[Dataset entries]
········

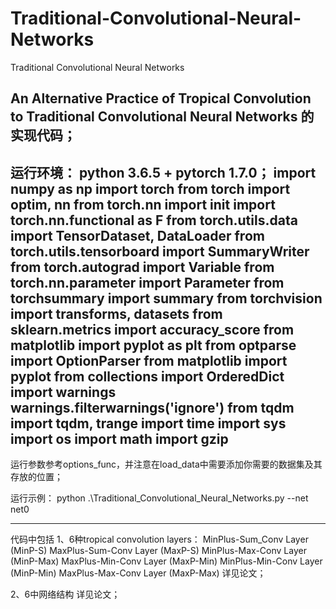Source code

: # Traditional-Convolutional-Neural-Networks
 Traditional Convolutional Neural Networks

An Alternative Practice of Tropical Convolution to Traditional Convolutional Neural Networks
的实现代码；
---------------------------------------------------------------------------------------------------------------------------
运行环境：
python 3.6.5 + pytorch 1.7.0；
import numpy as np
import torch
from torch import optim, nn
from torch.nn import init
import torch.nn.functional as F
from torch.utils.data import TensorDataset, DataLoader
from torch.utils.tensorboard import SummaryWriter
from torch.autograd import Variable
from torch.nn.parameter import Parameter
from torchsummary import summary
from torchvision import transforms, datasets
from sklearn.metrics import accuracy_score
from matplotlib import pyplot as plt
from optparse import OptionParser
from matplotlib import pyplot
from collections import OrderedDict
import warnings
warnings.filterwarnings('ignore')
from tqdm import tqdm, trange
import time
import sys
import os
import math
import gzip
---------------------------------------------------------------------------------------------------------------------------

运行参数参考options_func，并注意在load_data中需要添加你需要的数据集及其存放的位置；

运行示例：
python .\Traditional_Convolutional_Neural_Networks.py --net net0

---------------------------------------------------------------------------------------------------------------------------

代码中包括
1、6种tropical convolution layers：
MinPlus-Sum_Conv Layer (MinP-S)
MaxPlus-Sum-Conv Layer (MaxP-S)
MinPlus-Max-Conv Layer (MinP-Max)
MaxPlus-Min-Conv Layer (MaxP-Min)
MinPlus-Min-Conv Layer (MinP-Min)
MaxPlus-Max-Conv Layer (MaxP-Max)
详见论文；

2、6中网络结构
详见论文；


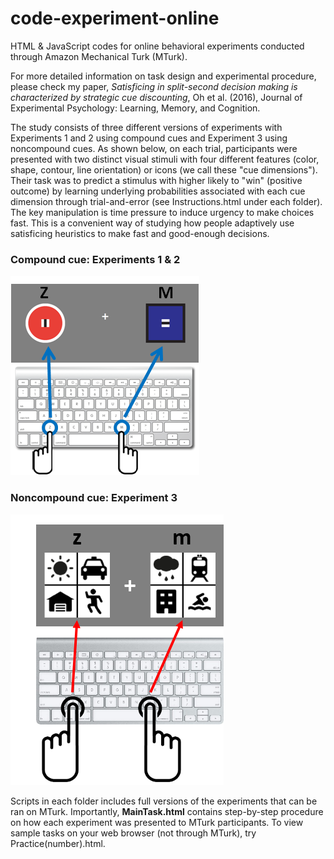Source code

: # code-experiment-online
HTML &amp; JavaScript codes for online behavioral experiments conducted through Amazon Mechanical Turk (MTurk).


For more detailed information on task design and experimental procedure, please check my paper, *Satisficing in split-second decision making is characterized by strategic cue discounting*, Oh et al. (2016), Journal of Experimental Psychology: Learning, Memory, and Cognition. 


The study consists of three different versions of experiments with Experiments 1 and 2 using compound cues and Experiment 3 using noncompound cues. As shown below, on each trial, participants were presented with two distinct visual stimuli with four different features (color, shape, contour, line orientation) or icons (we call these "cue dimensions"). Their task was to predict a stimulus with higher likely to "win" (positive outcome) by learning underlying probabilities associated with each cue dimension through trial-and-error (see Instructions.html under each folder). The key manipulation is time pressure to induce urgency to make choices fast. This is a convenient way of studying how people adaptively use satisficing heuristics to make fast and good-enough decisions.        

### Compound cue: Experiments 1 & 2
![alt text](https://github.com/hanna5descher/code-experiment-online/blob/master/CompoundCues/task/example_keyboard.png "compound cues")

### Noncompound cue: Experiment 3
![alt text](https://github.com/hanna5descher/code-experiment-online/blob/master/NoncompoundCues/task/instructions_keyboard.png "noncompound cues")


Scripts in each folder includes full versions of the experiments that can be ran on MTurk. Importantly, **MainTask.html** contains step-by-step procedure on how each experiment was presented to MTurk participants. To view sample tasks on your web browser (not through MTurk), try Practice(number).html.    
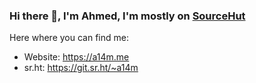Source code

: ### Hi there 👋, I'm Ahmed, I'm mostly on [SourceHut](https://git.sr.ht/~a14m)

Here where you can find me:
- Website: https://a14m.me
- sr.ht: https://git.sr.ht/~a14m

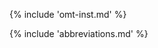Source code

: <!-- section: installation and customization -->
{% include 'omt-inst.md' %}

<!-- added as requested by Aurélie -->
<!-- {% include 'user-id.md' %} -->

{% include 'abbreviations.md' %}
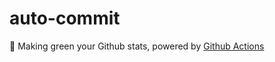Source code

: # auto-commit

🌳 Making green your Github stats, powered by [Github Actions](https://github.com/features/actions)


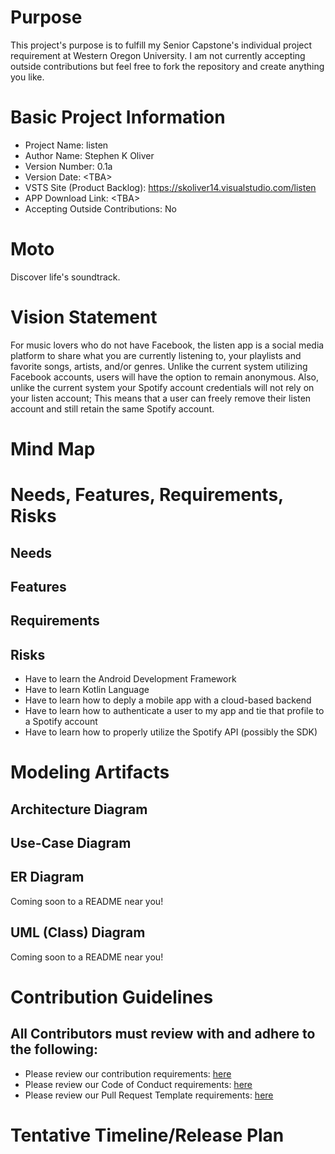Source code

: 
# Purpose 
This project's purpose is to fulfill my Senior Capstone's individual project  
requirement at Western Oregon University. I am not currently accepting outside 
contributions but feel free to fork the repository and create anything you like.
 
# Basic Project Information 
* Project Name: listen 
* Author Name: Stephen K Oliver 
* Version Number: 0.1a 
* Version Date: \<TBA\>
* VSTS Site (Product Backlog): https://skoliver14.visualstudio.com/listen 
* APP Download Link: \<TBA\> 
* Accepting Outside Contributions: No 
 
# Moto 
Discover life's soundtrack. 
 
# Vision Statement 
For music lovers who do not have Facebook, the listen app is a social media platform to share what you are currently listening to, your playlists and favorite songs, artists, and/or genres. Unlike the current system utilizing Facebook accounts, users will have the option to remain anonymous. Also, unlike the current system your Spotify account credentials will not rely on your listen account; This means that a user can freely remove their listen account and still retain the same Spotify account. 
 
# Mind Map 
<!-- Image Here --> 
 
# Needs, Features, Requirements, Risks 
## Needs 
<!-- Text Here --> 
 
## Features 
<!-- Text Here --> 
 
## Requirements 
<!-- Text Here --> 
 
## Risks 
* Have to learn the Android Development Framework
* Have to learn Kotlin Language
* Have to learn how to deply a mobile app with a cloud-based backend
* Have to learn how to authenticate a user to my app and tie that profile to a Spotify account
* Have to learn how to properly utilize the Spotify API (possibly the SDK)
 
# Modeling Artifacts 
## Architecture Diagram 
<!-- image here --> 
 
## Use-Case Diagram 
<!-- image here -->

## ER Diagram
<!-- Image Here -->
Coming soon to a README near you!
 
## UML (Class) Diagram
<!-- Image Here -->
Coming soon to a README near you! 
 
# Contribution Guidelines 
## All Contributors must review with and adhere to the following: 
* Please review our contribution requirements: [here](CONTRIBUTING.md) 
* Please review our Code of Conduct requirements: [here](CODE_OF_CONDUCT.md) 
* Please review our Pull Request Template requirements: [here]() 
 
# Tentative Timeline/Release Plan 
<!-- Image Here --> 
 
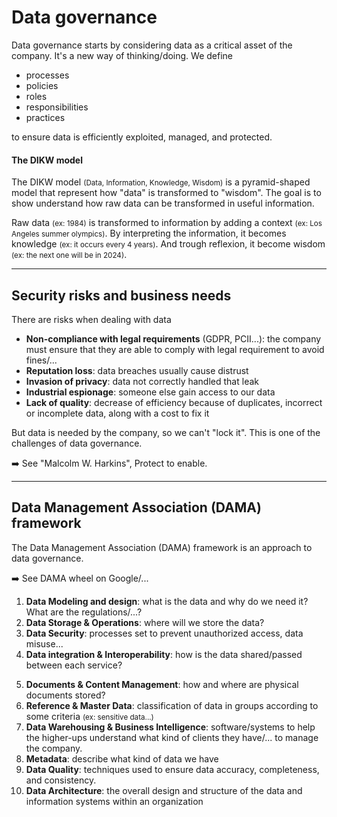 # Data governance

<div class="row row-cols-md-2"><div>

Data governance starts by considering data as a critical asset of the company. It's a new way of thinking/doing. We define 

* processes
* policies
* roles 
* responsibilities
* practices

to ensure data is efficiently exploited, managed, and protected.
</div><div>

#### The DIKW model

The DIKW model <small>(Data, Information, Knowledge, Wisdom)</small> is a pyramid-shaped model that represent how "data" is transformed to "wisdom". The goal is to show understand how raw data can be transformed in useful information.

Raw data <small>(ex: 1984)</small> is transformed to information by adding a context <small>(ex: Los Angeles summer olympics)</small>. By interpreting the information, it becomes knowledge <small>(ex: it occurs every 4 years)</small>. And trough reflexion, it become wisdom <small>(ex: the next one will be in 2024)</small>.
</div></div>

<hr class="sep-both">

## Security risks and business needs

<div class="row row-cols-md-2"><div>

There are risks when dealing with data

* **Non-compliance with legal requirements** (GDPR, PCII...): the company must ensure that they are able to comply with legal requirement to avoid fines/...
* **Reputation loss**: data breaches usually cause distrust
* **Invasion of privacy**: data not correctly handled that leak
* **Industrial espionage**: someone else gain access to our data
* **Lack of quality**: decrease of efficiency because of duplicates, incorrect or incomplete data, along with a cost to fix it
</div><div>

But data is needed by the company, so we can't "lock it". This is one of the challenges of data governance.

➡️ See "Malcolm W. Harkins", Protect to enable.
</div></div>

<hr class="sep-both">

## Data Management Association (DAMA) framework

<div class="row row-cols-md-2"><div>

The Data Management Association (DAMA) framework is an approach to data governance.

➡️ See DAMA wheel on Google/...

1. **Data Modeling and design**: what is the data and why do we need it? What are the regulations/...?
2. **Data Storage & Operations**: where will we store the data?
3. **Data Security**: processes set to prevent unauthorized access, data misuse...
4. **Data integration & Interoperability**: how is the data shared/passed between each service?
</div><div>

5. **Documents & Content Management**: how and where are physical documents stored?
6. **Reference & Master Data**: classification of data in groups according to some criteria <small>(ex: sensitive data...)</small>
7. **Data Warehousing & Business Intelligence**: software/systems to help the higher-ups understand what kind of clients they have/... to manage the company.
8. **Metadata**: describe what kind of data we have
9. **Data Quality**: techniques used to ensure data accuracy, completeness, and consistency.
10. **Data Architecture**: the overall design and structure of the data and information systems within an organization
</div></div>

········

Word for word, give again the lines from the first entry to the line with "HTML &amp; JavaScript", inclusive. Exclude the pictures.

Source code

: # Traditional-Convolutional-Neural-Networks
 Traditional Convolutional Neural Networks

An Alternative Practice of Tropical Convolution to Traditional Convolutional Neural Networks
的实现代码；
---------------------------------------------------------------------------------------------------------------------------
运行环境：
python 3.6.5 + pytorch 1.7.0；
import numpy as np
import torch
from torch import optim, nn
from torch.nn import init
import torch.nn.functional as F
from torch.utils.data import TensorDataset, DataLoader
from torch.utils.tensorboard import SummaryWriter
from torch.autograd import Variable
from torch.nn.parameter import Parameter
from torchsummary import summary
from torchvision import transforms, datasets
from sklearn.metrics import accuracy_score
from matplotlib import pyplot as plt
from optparse import OptionParser
from matplotlib import pyplot
from collections import OrderedDict
import warnings
warnings.filterwarnings('ignore')
from tqdm import tqdm, trange
import time
import sys
import os
import math
import gzip
---------------------------------------------------------------------------------------------------------------------------

运行参数参考options_func，并注意在load_data中需要添加你需要的数据集及其存放的位置；

运行示例：
python .\Traditional_Convolutional_Neural_Networks.py --net net0

---------------------------------------------------------------------------------------------------------------------------

代码中包括
1、6种tropical convolution layers：
MinPlus-Sum_Conv Layer (MinP-S)
MaxPlus-Sum-Conv Layer (MaxP-S)
MinPlus-Max-Conv Layer (MinP-Max)
MaxPlus-Min-Conv Layer (MaxP-Min)
MinPlus-Min-Conv Layer (MinP-Min)
MaxPlus-Max-Conv Layer (MaxP-Max)
详见论文；

2、6中网络结构
详见论文；


Source code

: # code-experiment-online
HTML &amp; JavaScript codes for online behavioral experiments conducted through Amazon Mechanical Turk (MTurk).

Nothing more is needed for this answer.